I’ve said it before and I’ll say it again, we’ve seen a nice handful of genuinely brilliant games on the Wii in the last six months despite the console now entering what may well be its final year. Beat the Beat: Rhythm Paradise looks to round off this line of Wii exclusives delivering what may well be one of the simplest but at the same time also toughest rhythm based game I’ve ever played. Is this crazy addition to the Wii library worth grooving to though?
So what is Beat the Beat all about? The basic idea centres on hitting buttons in time with short tunes whilst some form of crazy scenario plays out on screen. Each stage will have you looking for sounds and pictures prompting you as you go in order to keep a perfect rhythm. It’s actually quite amazing the power this game has over you, each stage grabbing you in an almost trance-like state as you focus so hard on what you see and hear. Yiour hand sweating with the worry that your next could be too quick or maybe just too late.
The game is played entirely with the A and B buttons. That’s it. No analogues, no waggle, just the two buttons. Pressing either the A button alone or both together, the difficulty instead comes from getting your timing perfect and keeping to the beat of the music. While the idea of only two different choices may seem like an overly simplified version of Rock Band, you’ll be surprised how tough the game can get. Whereas other music focused games like Rock Band and Dance Dance Revolution can be fairly forgiving should you miss your cue a little, in Beat the Beat hitting the button even the slightest bit early or late counts as a miss. It’s either right on time or nothing. It’s this emphasis on perfection that will see you constantly returning to previous songs in order to first achieve a medal for getting a “superb” rating and then if you’re brave enough a “perfect” medal for nailing every prompt, no mistakes.
Each of the fifty stages offers their own wildly unique scenario that feels different despite essentially involving the same two button presses. The opening game for example had me swinging a golf club as a monkey and mandrill set me up with numerous balls while another would have someone flicking peas across a table as I stabbed them with a fork and ate them. The game is absolutely crazy! Nowhere else are you going to find executive pigs swivelling in chairs and posing or a wrestler being interviewed to the beat of a tune. It’s these outlandish ideas that will keep you guessing as to where the next stage will take you. The music too is just as brilliant as the visuals it compliments with head-bopping pop, electronica, rap and vocalised J-pop littering the game’s fifty or so games. First playthroughs will see you focusing hard on simply getting the gist of the beat, but after your second or third, you’ll find yourself humming along or tapping you toe to the music.

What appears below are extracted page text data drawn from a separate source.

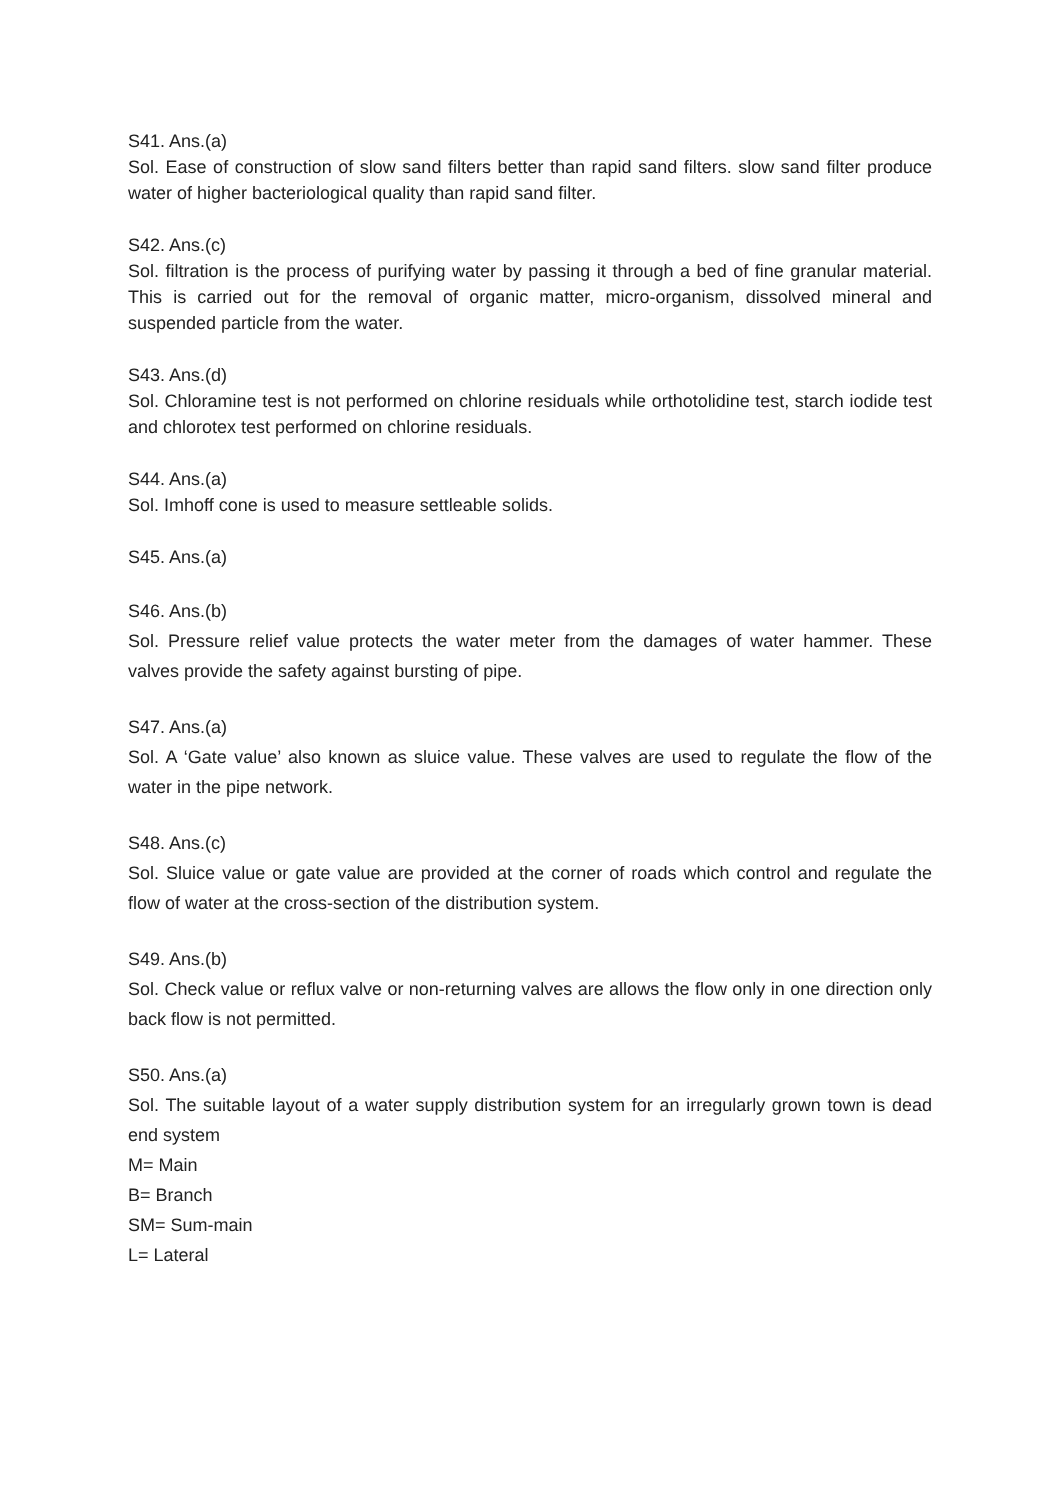S41. Ans.(a)
Sol. Ease of construction of slow sand filters better than rapid sand filters. slow sand filter produce water of higher bacteriological quality than rapid sand filter.
S42. Ans.(c)
Sol. filtration is the process of purifying water by passing it through a bed of fine granular material. This is carried out for the removal of organic matter, micro-organism, dissolved mineral and suspended particle from the water.
S43. Ans.(d)
Sol. Chloramine test is not performed on chlorine residuals while orthotolidine test, starch iodide test and chlorotex test performed on chlorine residuals.
S44. Ans.(a)
Sol. Imhoff cone is used to measure settleable solids.
S45. Ans.(a)
S46. Ans.(b)
Sol. Pressure relief value protects the water meter from the damages of water hammer. These valves provide the safety against bursting of pipe.
S47. Ans.(a)
Sol. A ‘Gate value’ also known as sluice value. These valves are used to regulate the flow of the water in the pipe network.
S48. Ans.(c)
Sol. Sluice value or gate value are provided at the corner of roads which control and regulate the flow of water at the cross-section of the distribution system.
S49. Ans.(b)
Sol. Check value or reflux valve or non-returning valves are allows the flow only in one direction only back flow is not permitted.
S50. Ans.(a)
Sol. The suitable layout of a water supply distribution system for an irregularly grown town is dead end system
M= Main
B= Branch
SM= Sum-main
L= Lateral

The game can prove too difficult at times resulting in repeated plays on the same stage until you get things right. The aforementioned pig game had me playing for hours till I could get the timing spot on and by the end I was completely burnt out. With progress only being made by finishing each stage in turn, you’ll feel like you’ve hit a giant roadblock the minute you find that game that just can’t be beaten. This isn’t helped by a ranking system that at times feels too random. A near perfect run with a couple of mistakes at the end managed to net me the game’s “okay” rating while one that had me make a considerable amount more near the beginning scored me a “superb”. It’s these moments of pure frustration that slightly hurt the game as you question the game’s grading consistency.

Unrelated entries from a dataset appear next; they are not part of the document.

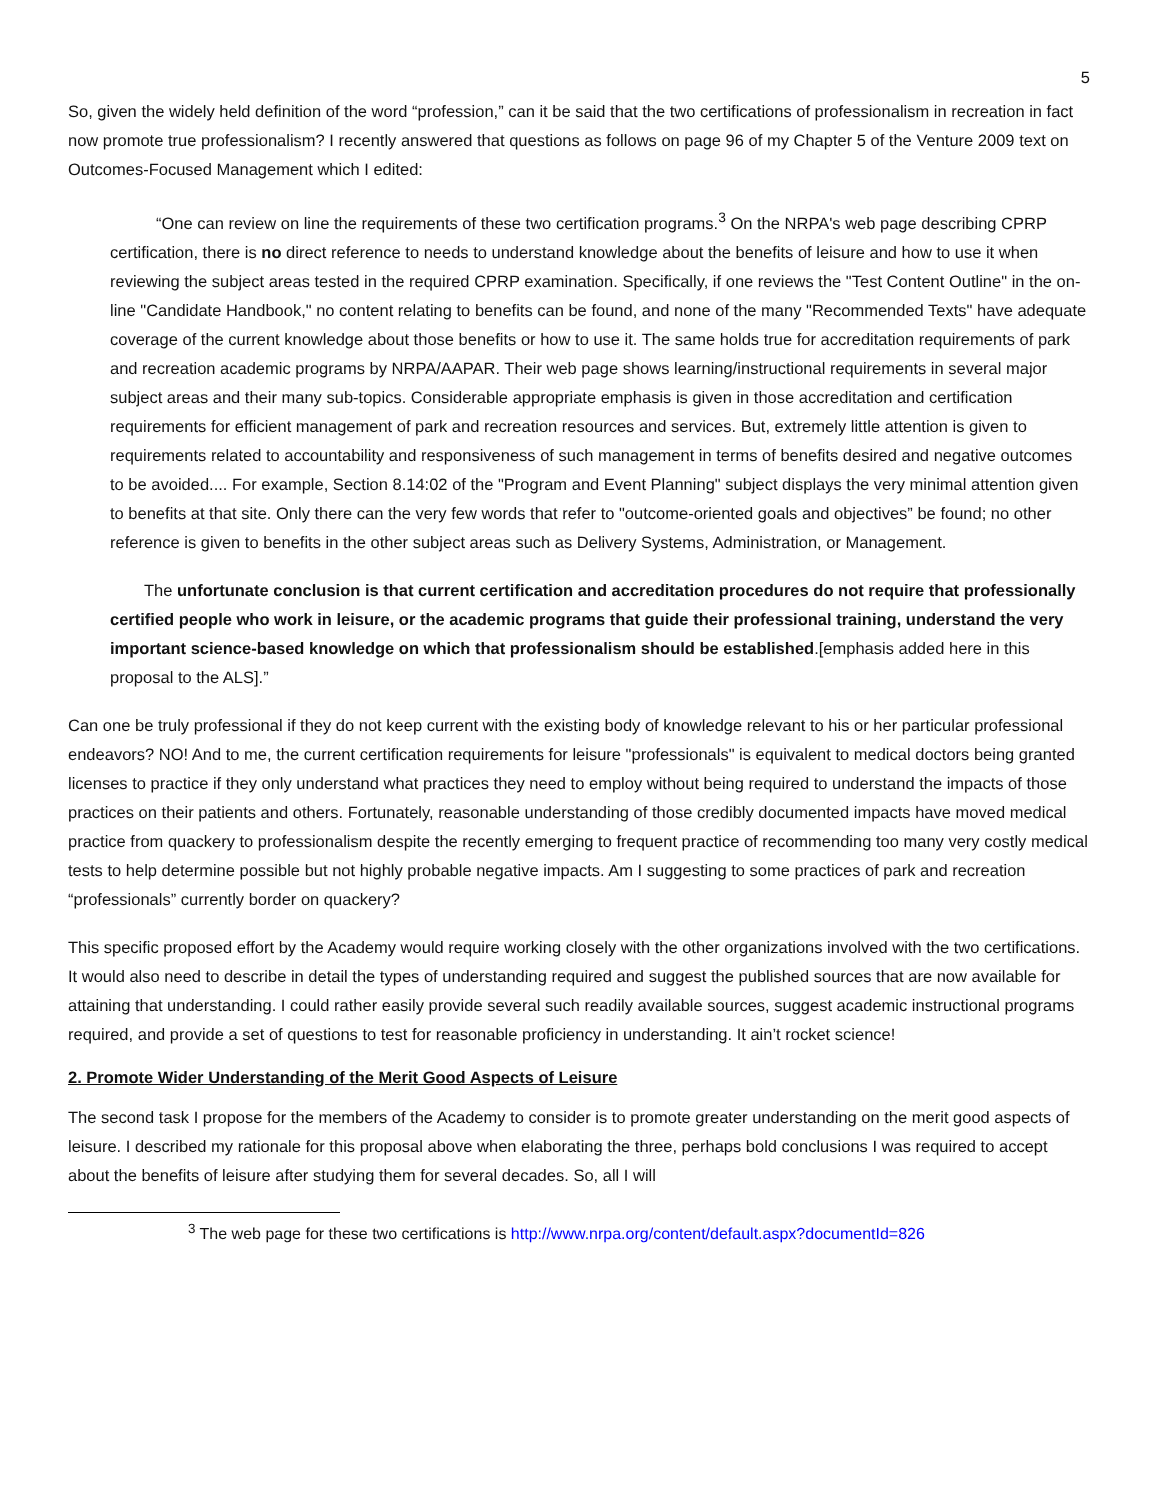5
So, given the widely held definition of the word “profession,” can it be said that the two certifications of professionalism in recreation in fact now promote true professionalism? I recently answered that questions as follows on page 96 of my Chapter 5 of the Venture 2009 text on Outcomes-Focused Management which I edited:
“One can review on line the requirements of these two certification programs.<sup>3</sup> On the NRPA's web page describing CPRP certification, there is no direct reference to needs to understand knowledge about the benefits of leisure and how to use it when reviewing the subject areas tested in the required CPRP examination. Specifically, if one reviews the "Test Content Outline" in the on-line "Candidate Handbook," no content relating to benefits can be found, and none of the many "Recommended Texts" have adequate coverage of the current knowledge about those benefits or how to use it. The same holds true for accreditation requirements of park and recreation academic programs by NRPA/AAPAR. Their web page shows learning/instructional requirements in several major subject areas and their many sub-topics. Considerable appropriate emphasis is given in those accreditation and certification requirements for efficient management of park and recreation resources and services. But, extremely little attention is given to requirements related to accountability and responsiveness of such management in terms of benefits desired and negative outcomes to be avoided.... For example, Section 8.14:02 of the "Program and Event Planning" subject displays the very minimal attention given to benefits at that site. Only there can the very few words that refer to "outcome-oriented goals and objectives” be found; no other reference is given to benefits in the other subject areas such as Delivery Systems, Administration, or Management.
The unfortunate conclusion is that current certification and accreditation procedures do not require that professionally certified people who work in leisure, or the academic programs that guide their professional training, understand the very important science-based knowledge on which that professionalism should be established.[emphasis added here in this proposal to the ALS].”
Can one be truly professional if they do not keep current with the existing body of knowledge relevant to his or her particular professional endeavors? NO! And to me, the current certification requirements for leisure "professionals" is equivalent to medical doctors being granted licenses to practice if they only understand what practices they need to employ without being required to understand the impacts of those practices on their patients and others. Fortunately, reasonable understanding of those credibly documented impacts have moved medical practice from quackery to professionalism despite the recently emerging to frequent practice of recommending too many very costly medical tests to help determine possible but not highly probable negative impacts. Am I suggesting to some practices of park and recreation “professionals” currently border on quackery?
This specific proposed effort by the Academy would require working closely with the other organizations involved with the two certifications. It would also need to describe in detail the types of understanding required and suggest the published sources that are now available for attaining that understanding. I could rather easily provide several such readily available sources, suggest academic instructional programs required, and provide a set of questions to test for reasonable proficiency in understanding. It ain’t rocket science!
2. Promote Wider Understanding of the Merit Good Aspects of Leisure
The second task I propose for the members of the Academy to consider is to promote greater understanding on the merit good aspects of leisure. I described my rationale for this proposal above when elaborating the three, perhaps bold conclusions I was required to accept about the benefits of leisure after studying them for several decades. So, all I will
<sup>3</sup> The web page for these two certifications is http://www.nrpa.org/content/default.aspx?documentId=826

Stages are split into separate tiers with four available in each. Once you’ve managed to pass or earn a medal in each, you’ll gain access to a special remix that combines all four previous stages into one fantastic mesh. These are even tougher than the standard affair switching between scenarios in seconds meaning you’ll need to be on your toes to succeed. As well as the standard shorter stages you’ll eventually unlock an assortment of goodies ranging from the bizarre story snippets that accompany each stage to crazy toys and a number of endless modes that stop the minute you make a single mistake. All of this is neatly laid out in the game’s only menu interface spread out like iPhone apps on your television.
New to the series is the multiplayer mode, in which two players play simultaneously. Stages require you to earn enough points between you in order to reach a desired rank, with bonus points awarded based on the harmony of the players. You’ll come across points where you’ll play together as well moments where you take it in turns in each song. Overall it’s a great addition to the series which is only let down by its scope. Only a measly fifth of the single player stages are available to play co-op which is a real shame as multiplayer feels like it perfectly suits the zany nature of the game.
One of the game’s biggest strength is in its appearance and thanks to gameplay and an art style that is smart, quirky and often at times adorable you’ll be hard pressed finding another game that makes you smile this much. Playing this game I would constantly have friends or family walk by my room only to stop in their tracks and smile and laugh at the sights of a cat playing badminton with a dog whilst flying in planes or a guy on a date kicking sports balls away from two gophers also on a date. They loved it.
Crushing difficulty and dodgy grading system aside, Beat the Beat: Rhythm Paradise is an enormously fun game that offers a loveable mixture of eccentric visuals and memorable tunes. Bursting with imagination, Beat the Beat delivers just what you need this summer. A game bound to make you smile from ear to ear.